** WHAT TO WORK ON **
The full listing is needed, transcribed word for word.

** INFORMATION SUPPLIED **
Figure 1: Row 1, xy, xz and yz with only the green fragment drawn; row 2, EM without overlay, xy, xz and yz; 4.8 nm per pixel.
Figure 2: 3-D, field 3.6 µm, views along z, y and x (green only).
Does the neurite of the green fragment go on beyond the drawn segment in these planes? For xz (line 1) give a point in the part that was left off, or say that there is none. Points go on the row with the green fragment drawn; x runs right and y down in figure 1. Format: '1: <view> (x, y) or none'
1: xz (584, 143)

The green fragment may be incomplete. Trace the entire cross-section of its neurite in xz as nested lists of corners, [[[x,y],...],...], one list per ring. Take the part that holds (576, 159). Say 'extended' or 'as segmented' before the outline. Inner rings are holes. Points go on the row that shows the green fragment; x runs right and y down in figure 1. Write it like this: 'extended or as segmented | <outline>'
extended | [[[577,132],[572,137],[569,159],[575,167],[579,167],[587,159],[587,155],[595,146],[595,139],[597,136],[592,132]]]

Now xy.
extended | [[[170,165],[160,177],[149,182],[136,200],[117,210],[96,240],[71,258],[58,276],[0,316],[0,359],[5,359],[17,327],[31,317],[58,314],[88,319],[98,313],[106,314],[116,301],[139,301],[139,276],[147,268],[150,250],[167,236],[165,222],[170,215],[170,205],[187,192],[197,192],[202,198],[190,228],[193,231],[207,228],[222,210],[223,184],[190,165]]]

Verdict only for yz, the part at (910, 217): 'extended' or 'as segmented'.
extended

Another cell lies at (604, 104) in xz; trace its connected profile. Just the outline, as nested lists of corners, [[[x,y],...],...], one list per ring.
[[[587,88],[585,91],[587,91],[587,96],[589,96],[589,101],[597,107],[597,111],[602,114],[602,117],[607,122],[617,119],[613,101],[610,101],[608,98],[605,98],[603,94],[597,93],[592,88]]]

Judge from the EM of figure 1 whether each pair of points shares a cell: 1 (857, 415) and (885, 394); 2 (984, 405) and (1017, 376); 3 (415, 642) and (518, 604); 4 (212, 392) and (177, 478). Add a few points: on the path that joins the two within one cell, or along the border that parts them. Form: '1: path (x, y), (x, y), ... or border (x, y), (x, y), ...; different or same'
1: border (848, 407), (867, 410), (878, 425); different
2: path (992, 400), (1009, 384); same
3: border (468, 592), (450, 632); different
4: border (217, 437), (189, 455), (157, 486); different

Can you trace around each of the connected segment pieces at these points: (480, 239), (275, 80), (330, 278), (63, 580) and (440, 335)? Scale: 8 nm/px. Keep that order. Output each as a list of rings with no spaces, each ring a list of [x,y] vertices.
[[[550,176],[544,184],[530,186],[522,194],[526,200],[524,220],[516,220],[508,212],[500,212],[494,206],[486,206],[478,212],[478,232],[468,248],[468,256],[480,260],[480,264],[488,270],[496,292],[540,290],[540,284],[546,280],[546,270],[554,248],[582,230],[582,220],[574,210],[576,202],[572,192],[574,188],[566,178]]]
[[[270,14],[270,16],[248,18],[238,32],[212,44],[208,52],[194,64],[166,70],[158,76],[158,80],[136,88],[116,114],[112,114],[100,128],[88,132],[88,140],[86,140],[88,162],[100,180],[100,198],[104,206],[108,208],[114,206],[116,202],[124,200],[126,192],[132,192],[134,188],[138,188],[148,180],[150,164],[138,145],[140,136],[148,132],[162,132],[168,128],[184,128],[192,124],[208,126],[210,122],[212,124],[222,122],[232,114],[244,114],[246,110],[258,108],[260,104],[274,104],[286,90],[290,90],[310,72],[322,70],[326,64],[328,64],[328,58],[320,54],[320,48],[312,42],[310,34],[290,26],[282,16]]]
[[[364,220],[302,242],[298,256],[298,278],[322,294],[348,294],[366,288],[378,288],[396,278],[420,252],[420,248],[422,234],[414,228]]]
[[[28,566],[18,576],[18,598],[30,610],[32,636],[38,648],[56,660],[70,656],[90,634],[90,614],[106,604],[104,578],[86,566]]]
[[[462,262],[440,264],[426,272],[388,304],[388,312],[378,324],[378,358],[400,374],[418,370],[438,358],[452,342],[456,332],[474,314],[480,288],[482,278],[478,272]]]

** EXERCISE SOLUTION **
Figure 1: Row 1, xy, xz and yz with only the green fragment drawn; row 2, EM without overlay, xy, xz and yz; 4.8 nm per pixel.
Figure 2: 3-D, field 3.6 µm, views along z, y and x (green only).
Does the neurite of the green fragment go on beyond the drawn segment in these planes? For xz (line 1) give a point in the part that was left off, or say that there is none. Points go on the row with the green fragment drawn; x runs right and y down in figure 1. Format: '1: <view> (x, y) or none'
1: xz (584, 143)

The green fragment may be incomplete. Trace the entire cross-section of its neurite in xz as nested lists of corners, [[[x,y],...],...], one list per ring. Take the part that holds (576, 159). Say 'extended' or 'as segmented' before the outline. Inner rings are holes. Points go on the row that shows the green fragment; x runs right and y down in figure 1. Write it like this: 'extended or as segmented | <outline>'
extended | [[[577,132],[572,137],[569,159],[575,167],[579,167],[587,159],[587,155],[595,146],[595,139],[597,136],[592,132]]]

Now xy.
extended | [[[170,165],[160,177],[149,182],[136,200],[117,210],[96,240],[71,258],[58,276],[0,316],[0,359],[5,359],[17,327],[31,317],[58,314],[88,319],[98,313],[106,314],[116,301],[139,301],[139,276],[147,268],[150,250],[167,236],[165,222],[170,215],[170,205],[187,192],[197,192],[202,198],[190,228],[193,231],[207,228],[222,210],[223,184],[190,165]]]

Verdict only for yz, the part at (910, 217): 'extended' or 'as segmented'.
extended

Another cell lies at (604, 104) in xz; trace its connected profile. Just the outline, as nested lists of corners, [[[x,y],...],...], one list per ring.
[[[587,88],[585,91],[587,91],[587,96],[589,96],[589,101],[597,107],[597,111],[602,114],[602,117],[607,122],[617,119],[613,101],[610,101],[608,98],[605,98],[603,94],[597,93],[592,88]]]

Judge from the EM of figure 1 whether each pair of points shares a cell: 1 (857, 415) and (885, 394); 2 (984, 405) and (1017, 376); 3 (415, 642) and (518, 604); 4 (212, 392) and (177, 478). Add a few points: on the path that joins the two within one cell, or along the border that parts them. Form: '1: path (x, y), (x, y), ... or border (x, y), (x, y), ...; different or same'
1: border (848, 407), (867, 410), (878, 425); different
2: path (992, 400), (1009, 384); same
3: border (468, 592), (450, 632); different
4: border (217, 437), (189, 455), (157, 486); different

Can you trace around each of the connected segment pieces at these points: (480, 239), (275, 80), (330, 278), (63, 580) and (440, 335)? Scale: 8 nm/px. Keep that order. Output each as a list of rings with no spaces, each ring a list of [x,y] vertices.
[[[550,176],[544,184],[530,186],[522,194],[526,200],[524,220],[516,220],[508,212],[500,212],[494,206],[486,206],[478,212],[478,232],[468,248],[468,256],[480,260],[480,264],[488,270],[496,292],[540,290],[540,284],[546,280],[546,270],[554,248],[582,230],[582,220],[574,210],[576,202],[572,192],[574,188],[566,178]]]
[[[270,14],[270,16],[248,18],[238,32],[212,44],[208,52],[194,64],[166,70],[158,76],[158,80],[136,88],[116,114],[112,114],[100,128],[88,132],[88,140],[86,140],[88,162],[100,180],[100,198],[104,206],[108,208],[114,206],[116,202],[124,200],[126,192],[132,192],[134,188],[138,188],[148,180],[150,164],[138,145],[140,136],[148,132],[162,132],[168,128],[184,128],[192,124],[208,126],[210,122],[212,124],[222,122],[232,114],[244,114],[246,110],[258,108],[260,104],[274,104],[286,90],[290,90],[310,72],[322,70],[326,64],[328,64],[328,58],[320,54],[320,48],[312,42],[310,34],[290,26],[282,16]]]
[[[364,220],[302,242],[298,256],[298,278],[322,294],[348,294],[366,288],[378,288],[396,278],[420,252],[420,248],[422,234],[414,228]]]
[[[28,566],[18,576],[18,598],[30,610],[32,636],[38,648],[56,660],[70,656],[90,634],[90,614],[106,604],[104,578],[86,566]]]
[[[462,262],[440,264],[426,272],[388,304],[388,312],[378,324],[378,358],[400,374],[418,370],[438,358],[452,342],[456,332],[474,314],[480,288],[482,278],[478,272]]]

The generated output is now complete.